Chibok-schoolgirls kidnapped for 600 days (December 5)

Nigeria’s government should no longer remain silent about fate of abduction victims (Press Release)

© Michael Fleshman via Flickr

600 days after the radical Islamists of Boko Haram kidnapped 219 schoolgirls in northeastern Nigeria, there is still no sign of life of the abduction victims. “The kidnapped schoolgirls from Chibok must not be forgotten! Their fate exemplarily shows how the people in northeastern Nigeria are suffering from the civil war and the anti-terrorism measures,” stated the Society for Threatened Peoples (STP) in Göttingen on Friday. The Africa-expert of the human rights organization, Ulrich Delius, demanded: “Nigeria’s government should no longer remain silent about the fate of the Chibok-girls!”

The parents and siblings of the abducted feel left alone by the authorities, as they still have no information about their daughters and sisters. “It is an indictment of the 200,000 soldiers and 300,000 paramilitaries in Nigeria – and for the entire security apparatus – that they were unable to gather at least some credible information about the hostages’ whereabouts within 600 days,” criticized Delius. Yakubu Nkeki, chairman of the movement for the kidnapped Chibok girls, told the STP: “No representative of the regional or federal government has ever paid us a visit in Chibok to get an impression of what we are going through.” At least 176 of the hostages in Chibok belong to the Protestant “Church of the Brethren” (Ekklesiyar Yan'uwa a Nigeria, EYN).

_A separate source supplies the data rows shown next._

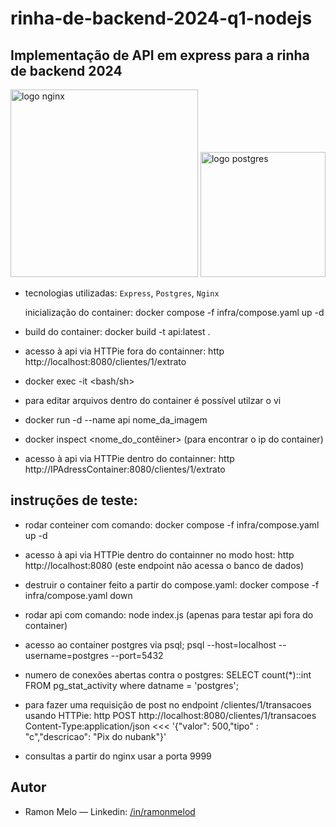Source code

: # rinha-de-backend-2024-q1-nodejs

## Implementação de API em express para a rinha de backend 2024

<img src="https://upload.wikimedia.org/wikipedia/commons/c/c5/Nginx_logo.svg" alt="logo nginx" width="300" height="auto">
<img src="https://upload.wikimedia.org/wikipedia/commons/2/29/Postgresql_elephant.svg" alt="logo postgres" width="200" height="auto">

- tecnologias utilizadas: `Express`, `Postgres`, `Nginx`

  inicialização do container: docker compose -f infra/compose.yaml up -d

- build do container: docker build -t api:latest .
- acesso à api via HTTPie fora do containner: http http://localhost:8080/clientes/1/extrato

- docker exec -it <idcontainner> <bash/sh>
- para editar arquivos dentro do container é possível utilzar o vi
- docker run -d --name api nome_da_imagem
- docker inspect <nome_do_contêiner> (para encontrar o ip do container)
- acesso à api via HTTPie dentro do containner: http http://IPAdressContainer:8080/clientes/1/extrato

## instruções de teste:

- rodar conteiner com comando: docker compose -f infra/compose.yaml up -d
- acesso à api via HTTPie dentro do containner no modo host: http http://localhost:8080 (este endpoint não acessa o banco de dados)
- destruir o container feito a partir do compose.yaml: docker compose -f infra/compose.yaml down
- rodar api com comando: node index.js (apenas para testar api fora do container)
- acesso ao container postgres via psql; psql --host=localhost --username=postgres --port=5432
- numero de conexões abertas contra o postgres: SELECT count(\*)::int FROM pg_stat_activity where datname = 'postgres';

- para fazer uma requisição de post no endpoint /clientes/1/transacoes usando HTTPie: http POST http://localhost:8080/clientes/1/transacoes Content-Type:application/json <<< '{"valor": 500,"tipo" : "c","descricao": "Pix do nubank"}'
- consultas a partir do nginx usar a porta 9999

## Autor

- Ramon Melo — Linkedin: [/in/ramonmelod](https://www.linkedin.com/in/ramonmelod/)
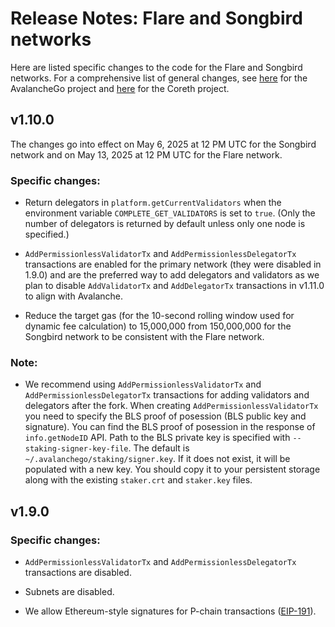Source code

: # Release Notes: Flare and Songbird networks

Here are listed specific changes to the code for the Flare and Songbird networks. For a comprehensive list of general changes, see [here](./avalanchego/RELEASES.md) for the AvalancheGo project and [here](./coreth/RELEASES.md) for the Coreth project.

## v1.10.0

The changes go into effect on May 6, 2025 at 12 PM UTC for the Songbird network and on May 13, 2025 at 12 PM UTC for the Flare network.

### Specific changes:

- Return delegators in `platform.getCurrentValidators` when the environment variable `COMPLETE_GET_VALIDATORS` is set to `true`. (Only the number of delegators is returned by default unless only one node is specified.)

- `AddPermissionlessValidatorTx` and `AddPermissionlessDelegatorTx` transactions are enabled for the primary network (they were disabled in 1.9.0) and are the preferred way to add delegators and validators as we plan to disable `AddValidatorTx` and `AddDelegatorTx` transactions in v1.11.0 to align with Avalanche.

- Reduce the target gas (for the 10-second rolling window used for dynamic fee calculation) to 15,000,000 from 150,000,000 for the Songbird network to be consistent with the Flare network.

### Note:

- We recommend using `AddPermissionlessValidatorTx` and `AddPermissionlessDelegatorTx` transactions for adding validators and delegators after the fork. When creating `AddPermissionlessValidatorTx` you need to specify the BLS proof of posession (BLS public key and signature). You can find the BLS proof of posession in the response of `info.getNodeID` API. Path to the BLS private key is specified with `--staking-signer-key-file`. The default is `~/.avalanchego/staking/signer.key`. If it does not exist, it will be populated with a new key. You should copy it to your persistent storage along with the existing `staker.crt` and `staker.key` files.

## v1.9.0

### Specific changes:

- `AddPermissionlessValidatorTx` and `AddPermissionlessDelegatorTx` transactions are disabled.

- Subnets are disabled.

- We allow Ethereum-style signatures for P-chain transactions ([EIP-191](https://eips.ethereum.org/EIPS/eip-191)).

In summer 2015, President Muhammadu Buhari had declared the case of the Chibok girls a priority, demanding the army to grind down the terrorist movement by the end of December 2015. “At the moment, however, there seems to be no chance for a quick end to the violence. Boko Haram was forced to withdraw from some regions, but the extremists are still spreading fear and terror with their terrorist attacks and assaults in northeastern Nigeria and in Cameroon, Niger and Chad,” reported Delius. In these four states, more than 360 people died in terrorist attacks and violent clashes in November 2015. Most recently, 22 Shiite Muslims died in an attack against a procession near the city of Kano on November 27, 2015.

Delius recalled that is especially the children and young people who are suffering from the bloody civil war in Nigeria. According to information from the United Nations High Commissioner for Refugees (UNHCR), about 68 percent of all IDPs in the northeast of the country are children and adolescents. More than 800,000 children and young people in the region cannot go to school because of the violence.